Do researchers themselves ever have a bias that people should know about?
Human beings all have biases, and researchers are no exception. However, good researchers—including all those mentioned in CEI’s study—make an effort to acknowledge and control for as many biases as they can. Despite that, there is still bias in what researchers choose to study and often how they design their investigations. Funding is one big motivator. For example, if research grants are only available to study the effect of sodium on hypertension, researchers might be less inclined to focus on other aspects of the disease. By looking for a connection or lack of connection between sodium and blood pressure, it’s possible they may not see or ignore the impact of other factors.
Another form of bias that we are all susceptible to is confirmation bias. We pay more attention to and tend to emphasize evidence that seems to confirm what we hoped or expected to see. Again, most well-designed studies will attempt, in some way, to establish a protocol and methods that limit this sort of bias. For example, in a study attempting to combine the results of many studies, researchers will search all relevant databases and include all studies that meet pre-determined, objective standards. However, even in applying “objective standards,” researchers may unintentionally exclude or include studies in a way that skew the results.
Lastly, many researchers are guilty of drawing conclusions that just aren’t fully established by the data. For example, when comparing sodium intake in populations to their mortality risk, even if an association is found (e.g. high or low sodium populations have higher rates of mortality), it is usually inappropriate to assume one factor is caused by the other. (Correlation is not causation!) It may be that the same factors leading to a greater risk of death also push populations toward high or lower sodium diets. For example, people who are ill tend to consume less food and thus less sodium, so they may already be more likely to die regardless of their sodium intake. But it’s not true that low sodium caused those deaths. Correlation is valuable, but drawing definitive conclusions from such observations is usually inappropriate.
As noted, few—if any—of the studies discussed in CEI’s report, Shaking up the Science on Salt, are egregiously guilty of failing to control for biases. Furthermore, none appears to be guilty of intentional bias—that is, altering data or methods in order to obtain certain results. However, many are “biased” in what it is they choose to investigate. The focus on sodium, for example, seems to have obscured the significant impact of dietary potassium on blood pressure.

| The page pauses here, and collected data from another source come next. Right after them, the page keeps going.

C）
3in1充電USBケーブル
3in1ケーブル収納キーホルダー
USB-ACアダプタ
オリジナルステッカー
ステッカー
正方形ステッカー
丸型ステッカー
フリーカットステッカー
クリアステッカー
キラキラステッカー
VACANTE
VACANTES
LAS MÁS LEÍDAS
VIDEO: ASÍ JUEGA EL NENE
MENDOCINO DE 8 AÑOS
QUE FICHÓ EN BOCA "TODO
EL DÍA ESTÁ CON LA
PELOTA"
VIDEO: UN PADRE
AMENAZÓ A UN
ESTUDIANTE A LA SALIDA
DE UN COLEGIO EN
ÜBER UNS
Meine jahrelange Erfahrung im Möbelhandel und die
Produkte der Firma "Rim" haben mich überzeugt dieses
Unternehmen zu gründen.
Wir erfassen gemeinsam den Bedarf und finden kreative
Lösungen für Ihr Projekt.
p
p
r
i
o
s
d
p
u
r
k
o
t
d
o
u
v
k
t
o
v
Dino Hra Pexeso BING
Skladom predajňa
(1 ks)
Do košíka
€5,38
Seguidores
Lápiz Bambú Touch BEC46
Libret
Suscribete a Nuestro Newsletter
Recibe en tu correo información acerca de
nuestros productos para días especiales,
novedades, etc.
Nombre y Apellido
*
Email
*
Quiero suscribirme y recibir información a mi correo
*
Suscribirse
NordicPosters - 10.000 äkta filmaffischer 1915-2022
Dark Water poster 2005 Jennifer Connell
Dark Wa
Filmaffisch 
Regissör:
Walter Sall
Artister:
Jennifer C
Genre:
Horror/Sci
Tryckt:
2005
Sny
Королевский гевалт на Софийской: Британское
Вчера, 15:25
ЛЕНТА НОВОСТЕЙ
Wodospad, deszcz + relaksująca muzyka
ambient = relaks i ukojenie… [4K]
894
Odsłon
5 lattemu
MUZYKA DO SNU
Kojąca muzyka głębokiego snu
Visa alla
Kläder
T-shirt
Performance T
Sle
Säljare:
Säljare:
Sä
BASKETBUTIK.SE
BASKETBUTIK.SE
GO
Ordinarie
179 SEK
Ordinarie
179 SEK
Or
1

What should Congress or the president do to change FDA policy?
The FDA was created with the purpose of improving the safety of our food, drug, and cosmetic products. That is, to prevent acute harms caused by faulty products or erroneous claims. But there has been what’s called “mission creep.” In recent decades, the agency has turned from focusing on these acute harms to trying to mitigate chronic disease—that is, conditions caused by an individual’s lifestyle and dietary choices.
Due to the nature of the scientific process, it is almost never appropriate for government to promote population-wide dietary recommendations. Meddling in personal choices in this way may not only fail to improve population health but could influence what questions researchers choose to ask. While it might be beneficial for government agencies to offer an overview of the current state of research on various dietary issues, such statements should encourage consumers to get informed and work with their physicians before modifying their diet.
Congress and the president should direct government health agencies to refocus their efforts on the missions for which Congress established them. In the case of the FDA, that means putting more energy into investigating food and cosmetic safety and approving new drugs and devices.